(User interface change data)
--------
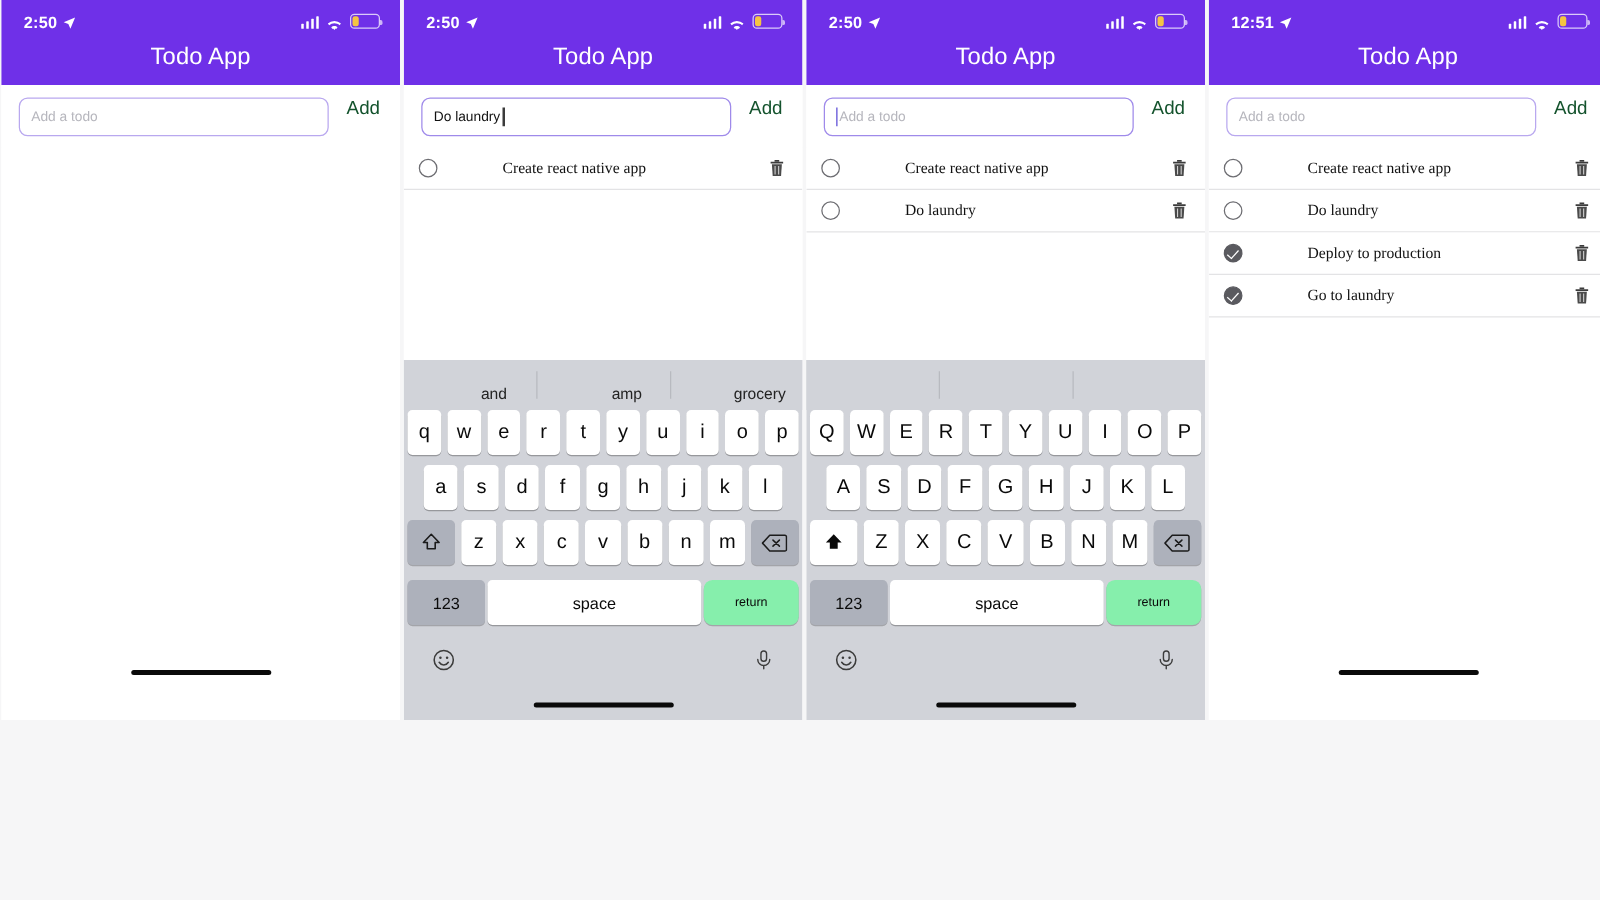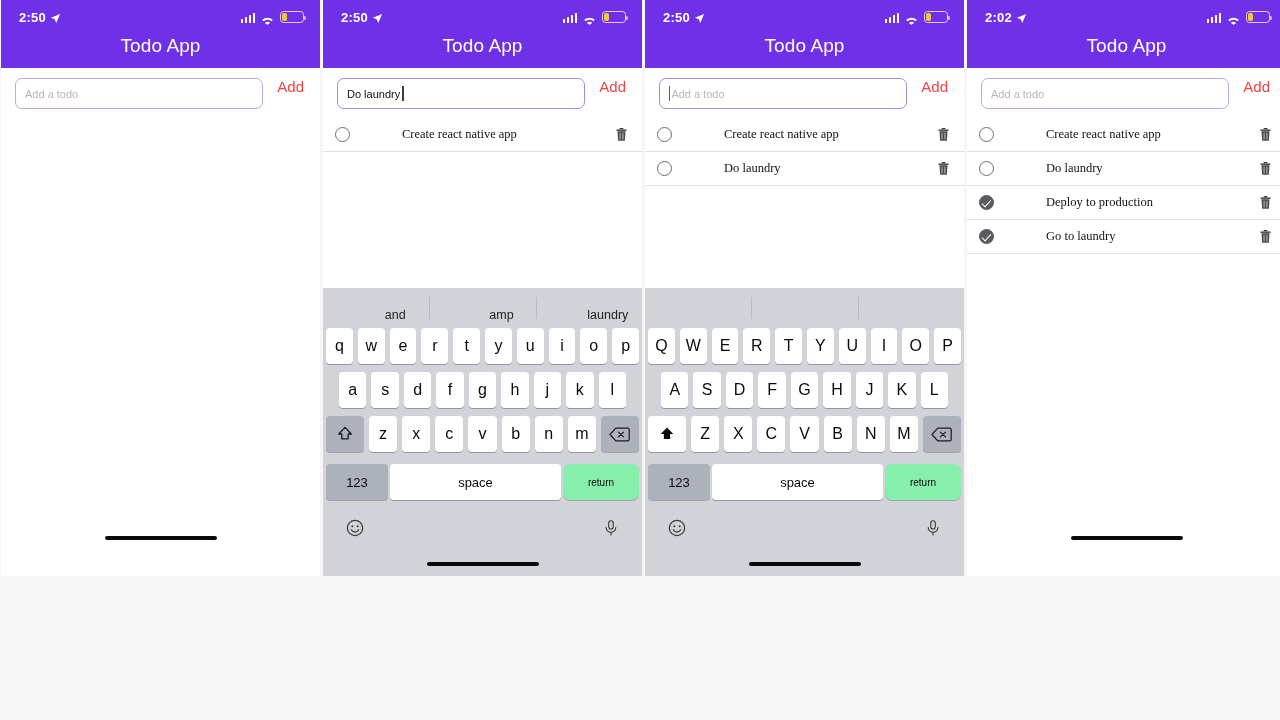--- a/index.html
+++ b/index.html
@@ -546,7 +546,7 @@
       <div class="topbar">
         <div class="statusbar">
           <div class="status-time">
-            <span>2:02</span>
+            <span>12:51</span>
             <span class="loc-arrow"><svg viewBox="0 0 24 24" width="11" height="11" aria-hidden="true">
                 <path d="M22 2 2 10.5l8.2 2.9L13.8 22 22 2z" fill="#ffffff"></path>
               </svg></span>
--------
Exactness is what counts here: copy each entry as given and omit its pictures.

--- a/index.html
+++ b/index.html
@@ -546,7 +546,7 @@
       <div class="topbar">
         <div class="statusbar">
           <div class="status-time">
-            <span>2:02</span>
+            <span>12:51</span>
             <span class="loc-arrow"><svg viewBox="0 0 24 24" width="11" height="11" aria-hidden="true">
                 <path d="M22 2 2 10.5l8.2 2.9L13.8 22 22 2z" fill="#ffffff"></path>
               </svg></span>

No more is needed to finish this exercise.